Yes, that is a beetle wearing a camera backpack. Not because it needs to: just because it can.
Or, more accurately, so that researchers at the University of Washington, US, can show that it’s possible.
Shyam Gollakota and colleagues have built a camera that weighs just 250 milligrams – a tenth that of a playing card – yet is capable, they say, of taking high-resolution video and streaming it to a smartphone at one to five frames per second.
It sits on a mechanical arm that allows it to pivot 60 degrees to shoot panoramas or tracking shots, yet it does this while expending a minimal amount of energy. And that’s the whole point of the exercise.
Most small cameras use a lot of power to shoot in high-res and wide-angle, meaning they need relatively large batteries, which are too heavy for insects or insect-sized robots – thus making wireless vision impossible, says Gollakota.

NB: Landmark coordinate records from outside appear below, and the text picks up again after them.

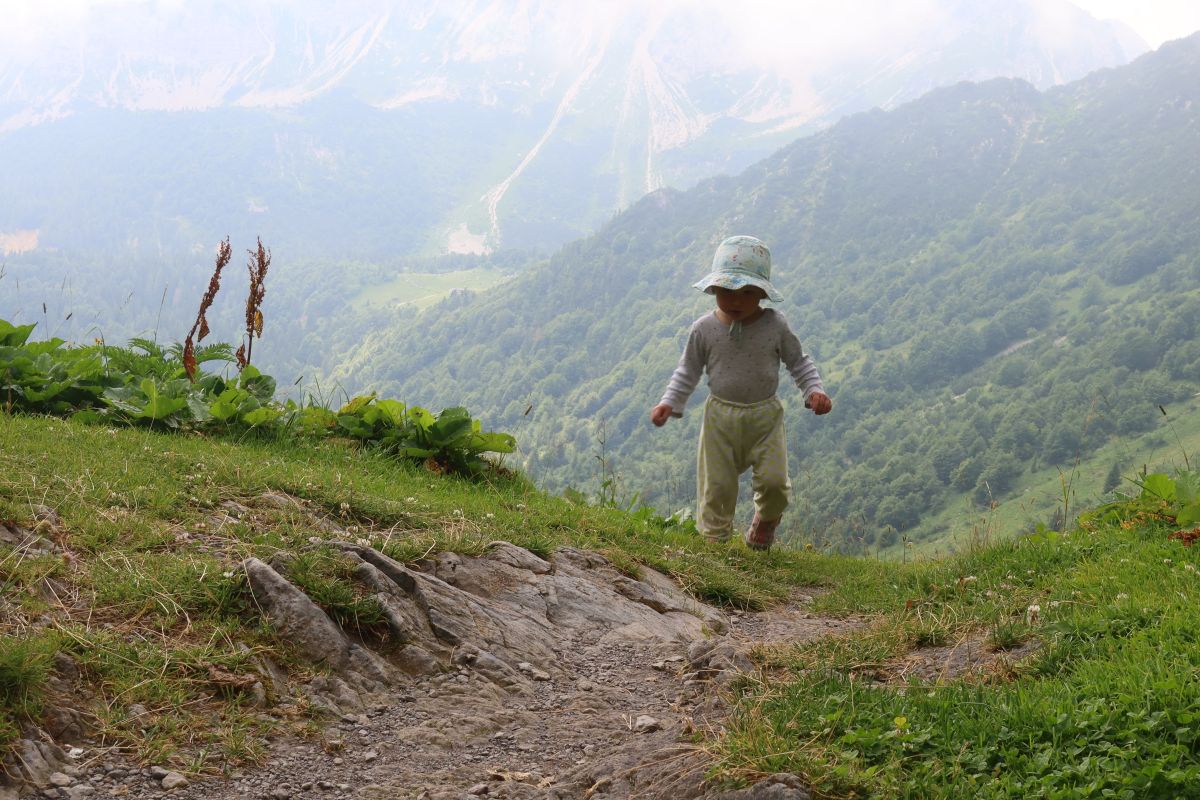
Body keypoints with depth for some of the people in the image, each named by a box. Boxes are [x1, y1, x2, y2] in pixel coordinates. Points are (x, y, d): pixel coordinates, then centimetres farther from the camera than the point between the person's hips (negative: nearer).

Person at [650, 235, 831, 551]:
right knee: (716, 484, 4)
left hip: (764, 417, 0)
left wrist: (815, 391, -9)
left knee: (773, 481, -9)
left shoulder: (775, 325, -6)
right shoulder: (704, 329, -5)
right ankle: (713, 537, 23)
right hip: (720, 418, 1)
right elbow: (688, 371, 6)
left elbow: (799, 362, 5)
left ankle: (766, 520, 24)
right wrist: (669, 403, -3)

Studying insects might have made it possible.
“Similar to cameras, vision in animals requires a lot of power,” says Sawyer Fuller, co-author of the team’s paper in the journal Science Robotics.
“It’s less of a big deal in larger creatures like humans, but flies are using 10 to 20% of their resting energy just to power their brains, most of which is devoted to visual processing. To help cut the cost, some flies have a small, high-resolution region of their compound eyes.
“They turn their heads to steer where they want to see with extra clarity, such as for chasing prey or a mate. This saves power over having high resolution over their entire visual field.”
To mimic an insect’s vision, the researchers used an ultra-low-power black-and-white camera that can sweep across a field of view. When they apply a high voltage, the mechanical arm bends and moves the camera to the desired position.
Unless more power is applied, the arm stays at that angle for about a minute before relaxing back to its original position. This is similar, the researchers say, to the way people can only keep their head turned for a short period before returning to a more neutral position.
“We can track a moving object without having to spend the energy to move a whole robot,” says co-lead author Vikram Iyer. “These images are also at a higher resolution than if we used a wide-angle lens, which would create an image with the same number of pixels divided up over a much larger area.”
The researchers attached their system to two different types of beetles that have been known to carry loads heavier than half a gram. All were able to move and navigate freely – and lived to tell the tale.
“We added a small accelerometer to our system to be able to detect when the beetle moves. Then it only captures images during that time,” says Iyer.
“If the camera is just continuously streaming without this accelerometer, we could record one to two hours before the battery died. With the accelerometer, we could record for six hours or more, depending on the beetle’s activity level.”
The researchers are excited by the potential of their system – both in robots and to get an insect’s view of the world – but also conscious of the privacy implications around an army of very small paparazzi.